Even though the ceiling of opportunity for digital transformations is very high, the practical reality is that the floor can be quite low.
The Future: Leadership and Adaptation
Digital transformation is an exercise in leadership and continual improvement. The humbling power of connected manufacturing lies in its ability to highlight weaknesses and reveal opportunities to innovate and improve. As such, consistent reevaluation and openness to changing the ecosystem you’ve put in place are critical to long-term success.
Even though the ceiling of opportunity for digital transformations is very high, the practical reality is that the floor can be quite low. As we have observed in numerous assessments, digital transformation in pharmaceutical facilities frequently begins with a bold, confident first step from paper to digital records. According to CRB’s 2022 Horizons: Life Sciences report, only 27% of respondents prioritized funding specifically for digitizing supply chain information14 and supply chain is just one component of a much larger picture.
Conclusion
Although there are justifiable reasons why our high-stakes, heavily regulated industry has been reluctant to transition to all-digital records, the benefits of doing so are consistently dramatic, positive, and—in 2025—are proven. Organizations that make this leap immediately gain a deeper understanding of their own operations across departments but also unlock new possibilities. Digital information is more flexible and fungible, it can be analyzed and shared in ways that enhance efficiency, reliability, and flexibility.
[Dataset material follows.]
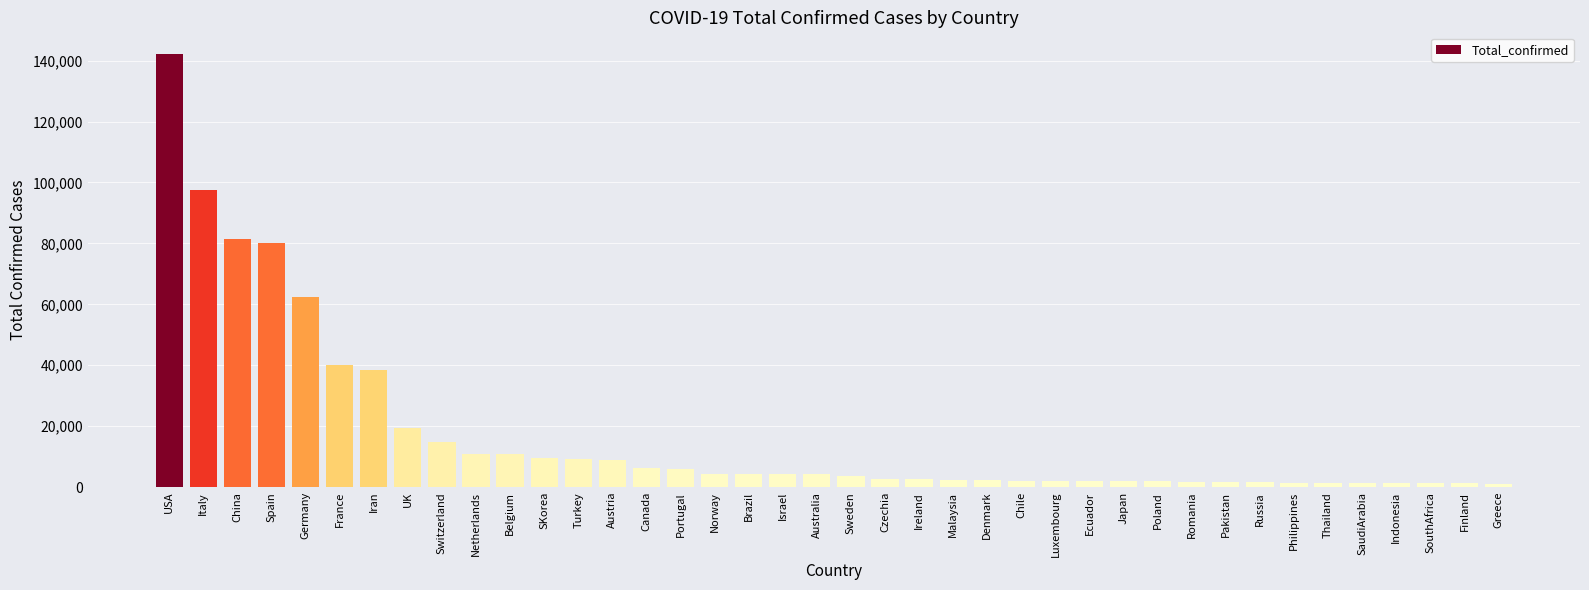

The value at Iran is 13755. True or false?

False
In our experience, meaningful cross-departmental initiatives like digitization only succeed when everyone is brought into the same room. Time and again, we’ve seen a maturity assessments act as catalysts for organizational change. In the Horizons: Life Sciences 2022 report by CRB, we found that most of those surveyed considered their companies to be at least at Level 3 of the DPMM, which signifies a connected facility, a high level of automation, and a strong intent to advance further.
This intent represents both an opportunity and a responsibility for leadership. Revisiting progress, celebrating wins, and diagnosing failures keeps teams excited and engaged. Assigning ownership to each technology initiative as its own mini project, can pay dividends in follow-through, accountability, and collaboration. When people can associate faces with an initiative, they tend to respond more positively, helping sustain momentum over the years required for continuous digital transformation.